Immigration and Human Rights Clinic Provides Successful Advocacy for Three Clients

The Law School's Immigration and Human Rights Clinic, part of the Center for New Americans (CNA), has recently seen its efforts lead to positive outcomes in three asylum-related cases.

  • The first case involved a man from a West African country who rejected the beliefs of his tribe after converting to Christianity. He received death threats, as did members of his family, and he fled to the United States. Clinic students began working on his case in 2013 after a referral from The Advocates for Human Rights and Emily Good (’03), an Advocates attorney and adjunct professor at the Law School; Good assisted in supervising the case. Law students Alexis Watts (’14), AnneMarie Curtin ('14), and Claudia Vincze Turcean (’13) helped prepare the client's application for asylum, and Anu Jaswal (’15) represented him at his asylum interview under the supervision of CNA teaching fellow Meghan Heesch. The clinic recently received word that the man had been granted asylum in the United States. Clinical professor Stephen Meili, the Immigration and Human Rights Clinic's supervising attorney, commented, "This case demonstrates that the United States adheres to its international treaty obligations to provide refuge to those whose right to freedom of expression has been violated."
  • The clinic also helped a person known as a derivative asylee—specifically, the daughter of an Ethiopian woman who had previously been granted asylum—to obtain her green card as a lawful permanent U.S. resident. The case was a pro bono collaboration between the clinic and The Advocates for Human Rights.
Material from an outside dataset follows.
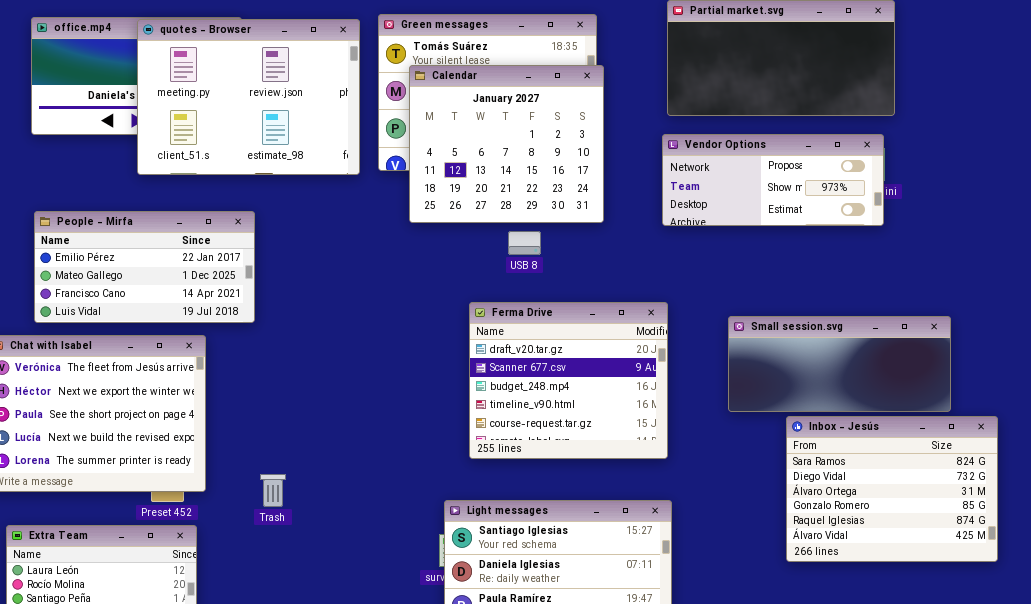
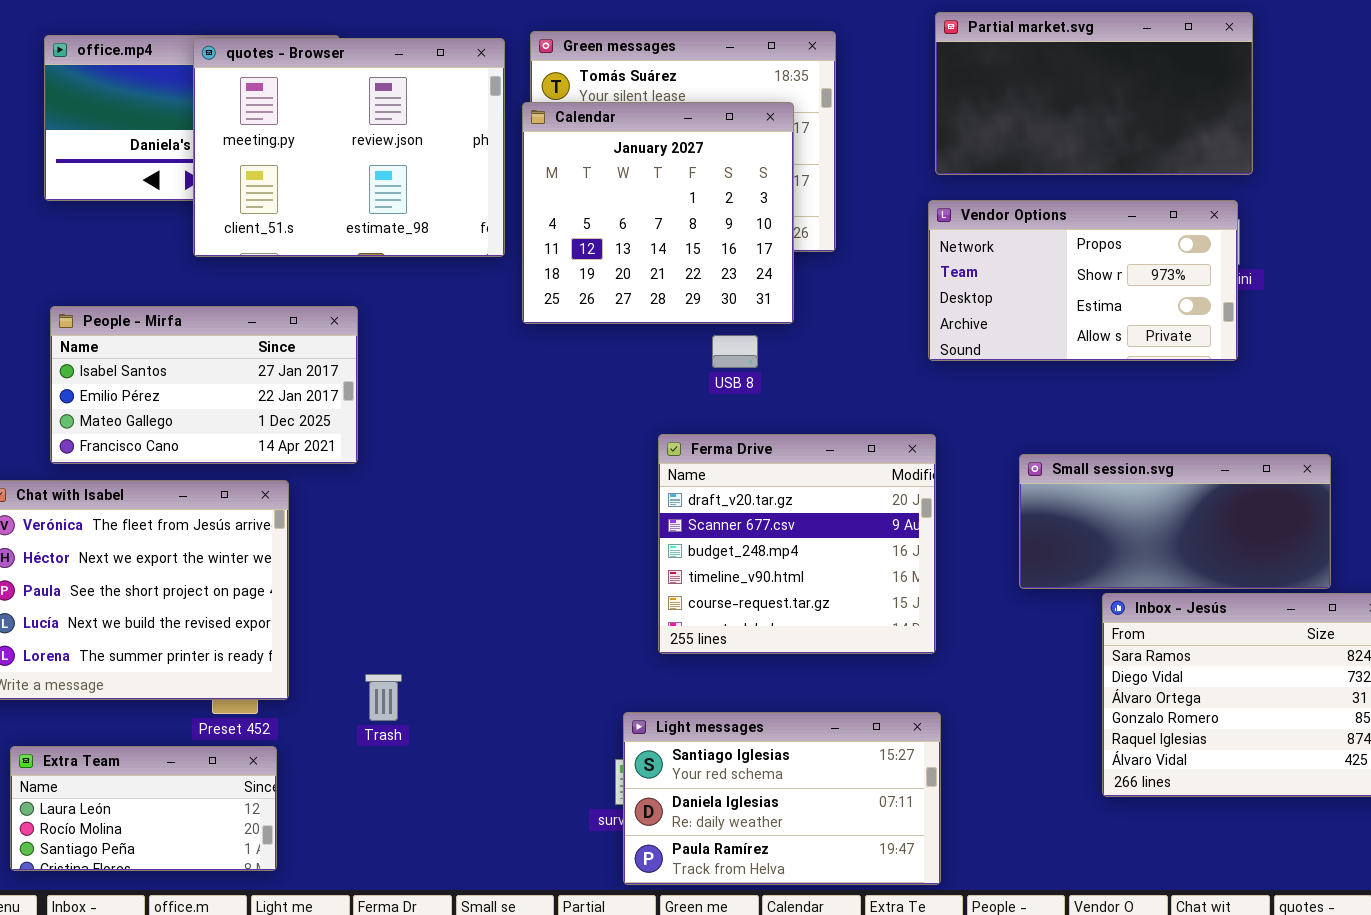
Calendar: [409,65,604,223] -> [522,102,794,324], moved
Vendor Options: [662,134,884,226] -> [928,200,1238,361], resized
People - Mirfa: [34,211,255,323] -> [50,306,358,464], scrolled up 1 row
Law students Justin Erickson (’13), Julia Decker (’14), and Jaclyn Campoli (’14) began the adjustment application process in 2013; Jaswal and Heesch continued to fight for a fee waiver before U.S. Citizenship and Immigration Services by presenting thorough documentary evidence. The waiver was granted this month.
  • In the third case, an Iraqi woman who feared persecution in her home country was recently granted asylum in the United States. The client was in the U.S. on a student visa that was due to expire when she completed college. During her sophomore year, she stopped wearing a hijab. When her family learned of this, her father and uncles told her that upon her return to Iraq she would be forced to marry a first cousin, to wear a hijab and participate in other Shiite traditions, and to abandon her studies and stay at home. With the help of clinic students, the client applied for asylum on the grounds that she would be persecuted in Iraq due to her religious and political beliefs, as well as her membership in a social group of Shiite women of Feyli Kurdish ethnicity who are refusing to conform to gender-based social norms. During the three-year process of gaining asylum, she was represented by law students Curtin, Jaswal, Turcean, Watts, and Eleanor Lewis (’14), under the supervision of Good and CNA teaching fellow Kate Evans.

"Successful asylum applications require a tremendous amount of work and dedication by students and their supervising attorneys," said Meili. "These cases were no exception."